• HOW TO COMPLETE THIS TASK
The line that holds "75, 167, 218)" marks the start. Return it and each following line through the end of the data, unchanged.
____ PROVIDED RECORDS
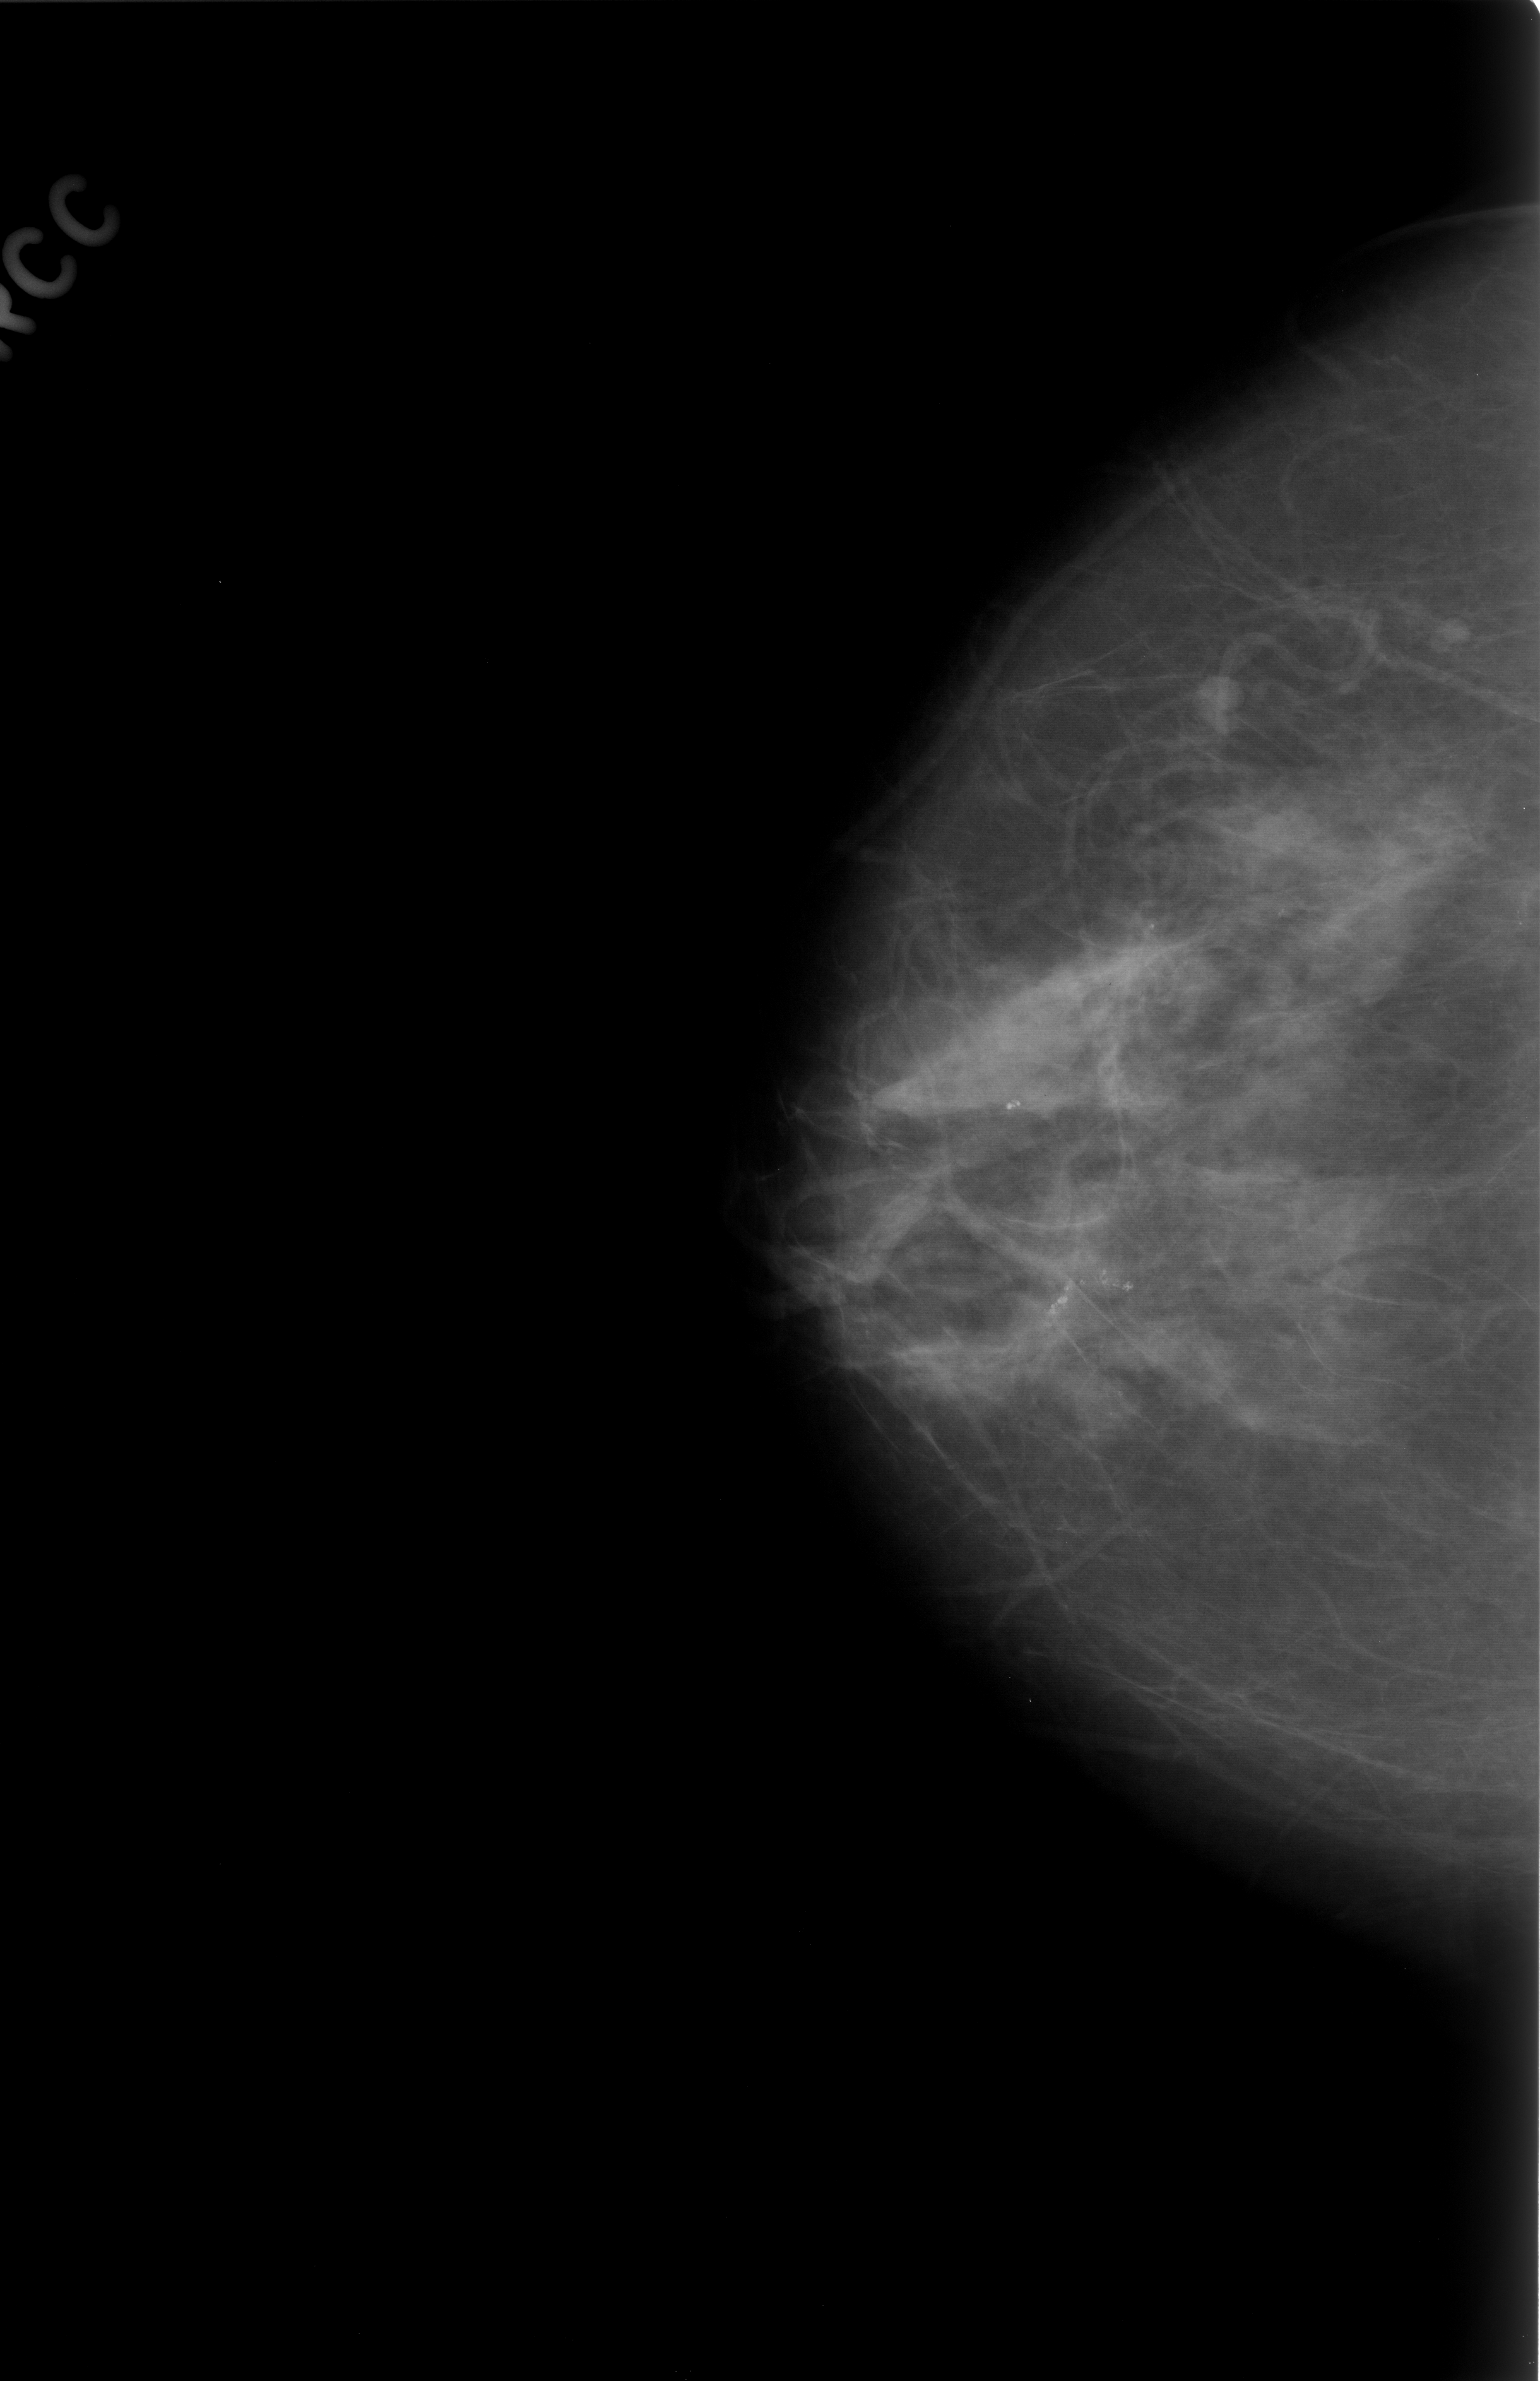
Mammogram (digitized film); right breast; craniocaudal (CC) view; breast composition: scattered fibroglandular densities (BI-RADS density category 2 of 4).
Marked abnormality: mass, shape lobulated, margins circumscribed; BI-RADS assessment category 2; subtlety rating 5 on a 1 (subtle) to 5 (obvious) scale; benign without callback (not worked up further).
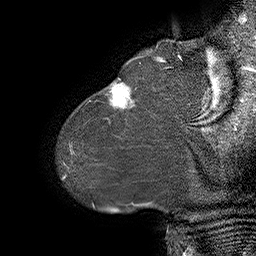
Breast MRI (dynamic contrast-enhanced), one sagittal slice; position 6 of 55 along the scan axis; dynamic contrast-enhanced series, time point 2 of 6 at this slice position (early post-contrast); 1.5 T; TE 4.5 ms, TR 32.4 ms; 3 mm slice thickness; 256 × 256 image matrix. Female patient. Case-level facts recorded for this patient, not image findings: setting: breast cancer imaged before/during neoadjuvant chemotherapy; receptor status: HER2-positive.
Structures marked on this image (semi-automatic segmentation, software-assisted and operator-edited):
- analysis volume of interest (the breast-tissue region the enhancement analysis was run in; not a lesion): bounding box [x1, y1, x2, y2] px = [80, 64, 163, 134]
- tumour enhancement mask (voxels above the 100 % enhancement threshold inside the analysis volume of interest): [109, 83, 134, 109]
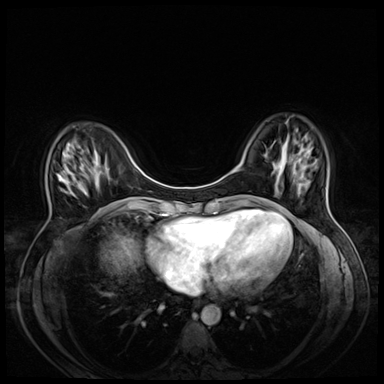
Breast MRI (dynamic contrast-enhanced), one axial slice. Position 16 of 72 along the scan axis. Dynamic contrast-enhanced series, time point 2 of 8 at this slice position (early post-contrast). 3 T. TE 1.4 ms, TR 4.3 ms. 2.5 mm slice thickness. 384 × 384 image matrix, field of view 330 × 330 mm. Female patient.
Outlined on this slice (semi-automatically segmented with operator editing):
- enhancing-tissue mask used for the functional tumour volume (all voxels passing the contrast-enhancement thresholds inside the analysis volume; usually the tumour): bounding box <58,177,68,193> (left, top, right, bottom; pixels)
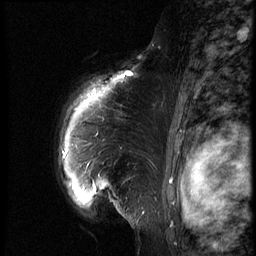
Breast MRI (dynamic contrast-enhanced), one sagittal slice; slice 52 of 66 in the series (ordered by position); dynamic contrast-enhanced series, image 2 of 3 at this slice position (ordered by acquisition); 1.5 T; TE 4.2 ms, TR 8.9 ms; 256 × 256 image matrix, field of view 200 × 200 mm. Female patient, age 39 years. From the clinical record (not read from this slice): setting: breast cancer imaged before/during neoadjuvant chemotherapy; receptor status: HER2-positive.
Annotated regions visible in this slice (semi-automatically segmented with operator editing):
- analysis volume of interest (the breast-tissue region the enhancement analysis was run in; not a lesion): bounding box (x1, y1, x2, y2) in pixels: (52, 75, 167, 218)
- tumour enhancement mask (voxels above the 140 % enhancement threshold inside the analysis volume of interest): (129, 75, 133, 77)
________
• RESULT OF THIS EXERCISE
- analysis volume of interest (the breast-tissue region the enhancement analysis was run in; not a lesion): bounding box (x1, y1, x2, y2) in pixels: (52, 75, 167, 218)
- tumour enhancement mask (voxels above the 140 % enhancement threshold inside the analysis volume of interest): (129, 75, 133, 77)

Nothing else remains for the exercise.